++++ DATASET RECORDS

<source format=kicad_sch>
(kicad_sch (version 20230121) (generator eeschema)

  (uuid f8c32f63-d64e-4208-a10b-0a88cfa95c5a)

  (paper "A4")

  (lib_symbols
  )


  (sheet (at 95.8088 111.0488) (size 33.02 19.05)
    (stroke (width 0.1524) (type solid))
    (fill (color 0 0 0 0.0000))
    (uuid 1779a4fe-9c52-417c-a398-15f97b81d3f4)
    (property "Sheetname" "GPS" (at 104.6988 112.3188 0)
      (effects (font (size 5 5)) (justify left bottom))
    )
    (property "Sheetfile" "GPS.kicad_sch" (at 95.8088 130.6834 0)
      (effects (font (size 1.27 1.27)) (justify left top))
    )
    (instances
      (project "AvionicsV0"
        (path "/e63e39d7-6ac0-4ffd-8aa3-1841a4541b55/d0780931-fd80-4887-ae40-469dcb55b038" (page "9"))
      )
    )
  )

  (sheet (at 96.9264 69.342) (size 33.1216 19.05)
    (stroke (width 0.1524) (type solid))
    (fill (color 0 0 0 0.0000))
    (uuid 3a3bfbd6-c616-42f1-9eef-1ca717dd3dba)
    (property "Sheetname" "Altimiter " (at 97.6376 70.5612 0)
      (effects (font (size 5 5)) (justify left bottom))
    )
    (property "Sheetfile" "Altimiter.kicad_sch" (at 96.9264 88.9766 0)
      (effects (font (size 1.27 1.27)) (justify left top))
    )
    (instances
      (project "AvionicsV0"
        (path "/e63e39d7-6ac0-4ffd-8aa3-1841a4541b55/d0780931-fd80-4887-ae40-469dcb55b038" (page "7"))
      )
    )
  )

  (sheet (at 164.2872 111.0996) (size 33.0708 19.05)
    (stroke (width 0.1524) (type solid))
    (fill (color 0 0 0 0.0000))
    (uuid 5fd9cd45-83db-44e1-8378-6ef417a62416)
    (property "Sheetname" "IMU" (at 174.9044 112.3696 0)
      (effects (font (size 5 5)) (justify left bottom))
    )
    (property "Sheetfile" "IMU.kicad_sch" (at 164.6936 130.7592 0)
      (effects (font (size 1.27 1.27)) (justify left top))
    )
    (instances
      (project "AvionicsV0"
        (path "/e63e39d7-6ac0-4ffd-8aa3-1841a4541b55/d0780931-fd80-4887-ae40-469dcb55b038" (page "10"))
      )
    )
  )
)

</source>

++++++++
++++ DATASET RECORDS

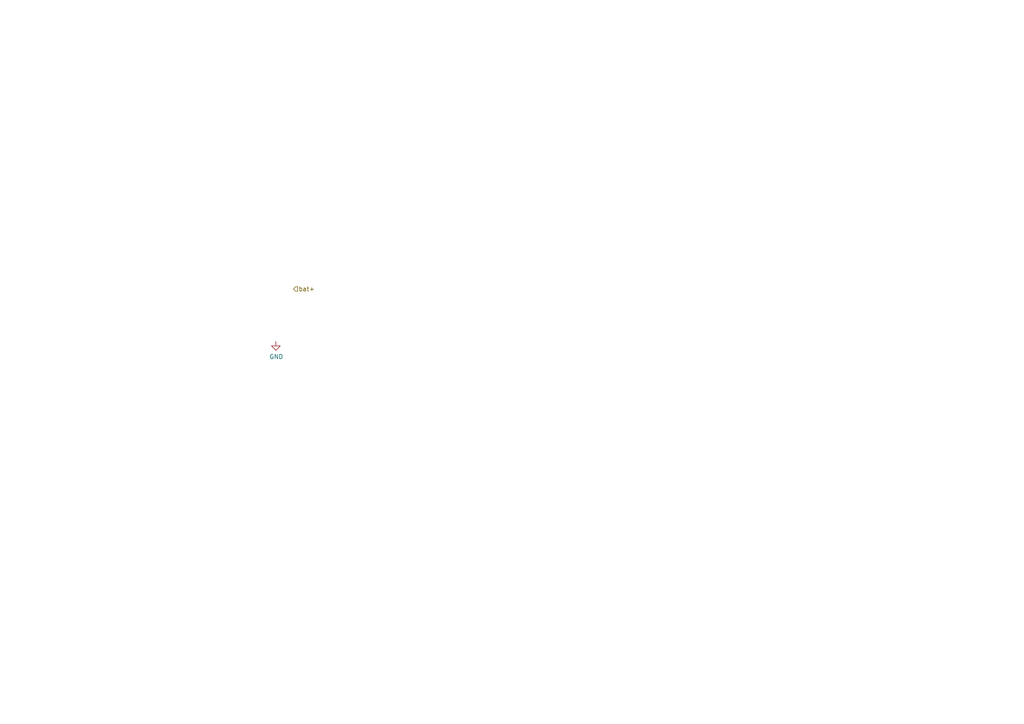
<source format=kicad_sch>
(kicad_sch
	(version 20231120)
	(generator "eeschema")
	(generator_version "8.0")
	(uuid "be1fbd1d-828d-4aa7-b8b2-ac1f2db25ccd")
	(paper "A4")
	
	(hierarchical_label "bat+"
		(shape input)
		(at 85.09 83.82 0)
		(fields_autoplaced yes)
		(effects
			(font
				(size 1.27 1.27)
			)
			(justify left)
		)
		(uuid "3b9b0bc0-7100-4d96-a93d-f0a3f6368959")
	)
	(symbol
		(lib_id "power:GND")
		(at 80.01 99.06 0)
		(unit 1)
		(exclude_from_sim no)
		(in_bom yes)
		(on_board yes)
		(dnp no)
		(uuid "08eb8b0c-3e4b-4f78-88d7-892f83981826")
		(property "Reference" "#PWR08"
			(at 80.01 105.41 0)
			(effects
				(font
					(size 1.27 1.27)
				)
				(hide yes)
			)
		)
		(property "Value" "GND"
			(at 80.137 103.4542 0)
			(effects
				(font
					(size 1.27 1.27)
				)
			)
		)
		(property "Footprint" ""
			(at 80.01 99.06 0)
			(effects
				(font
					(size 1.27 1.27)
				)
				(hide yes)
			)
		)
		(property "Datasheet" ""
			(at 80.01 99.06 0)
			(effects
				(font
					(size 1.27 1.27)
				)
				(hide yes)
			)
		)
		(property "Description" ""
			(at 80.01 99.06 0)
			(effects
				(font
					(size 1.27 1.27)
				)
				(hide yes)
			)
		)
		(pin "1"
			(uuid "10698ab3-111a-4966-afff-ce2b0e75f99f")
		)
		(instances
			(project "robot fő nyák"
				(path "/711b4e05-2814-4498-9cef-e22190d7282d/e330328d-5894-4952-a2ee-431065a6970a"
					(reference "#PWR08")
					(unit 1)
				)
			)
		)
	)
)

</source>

++++++++
++++ DATASET RECORDS

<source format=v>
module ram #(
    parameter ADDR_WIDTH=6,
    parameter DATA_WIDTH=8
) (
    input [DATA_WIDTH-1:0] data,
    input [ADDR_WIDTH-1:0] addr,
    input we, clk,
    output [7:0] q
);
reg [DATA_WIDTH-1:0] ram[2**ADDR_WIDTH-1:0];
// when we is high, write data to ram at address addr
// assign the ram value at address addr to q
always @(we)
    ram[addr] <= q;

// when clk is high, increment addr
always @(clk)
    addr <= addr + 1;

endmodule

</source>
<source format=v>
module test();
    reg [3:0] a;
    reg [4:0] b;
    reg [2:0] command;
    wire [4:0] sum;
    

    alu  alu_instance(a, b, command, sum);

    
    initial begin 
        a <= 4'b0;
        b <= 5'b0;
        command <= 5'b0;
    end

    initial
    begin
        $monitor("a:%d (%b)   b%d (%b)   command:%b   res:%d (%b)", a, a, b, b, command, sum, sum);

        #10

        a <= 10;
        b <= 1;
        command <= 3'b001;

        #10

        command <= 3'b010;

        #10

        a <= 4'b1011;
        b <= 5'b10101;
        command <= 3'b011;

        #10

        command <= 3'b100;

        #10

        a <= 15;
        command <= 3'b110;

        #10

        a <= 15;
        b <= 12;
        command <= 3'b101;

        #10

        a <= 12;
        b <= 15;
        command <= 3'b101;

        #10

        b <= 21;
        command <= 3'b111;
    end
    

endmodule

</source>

++++++++

Using the listing above, show each line holding the string "when".

// when we is high, write data to ram at address addr
// when clk is high, increment addr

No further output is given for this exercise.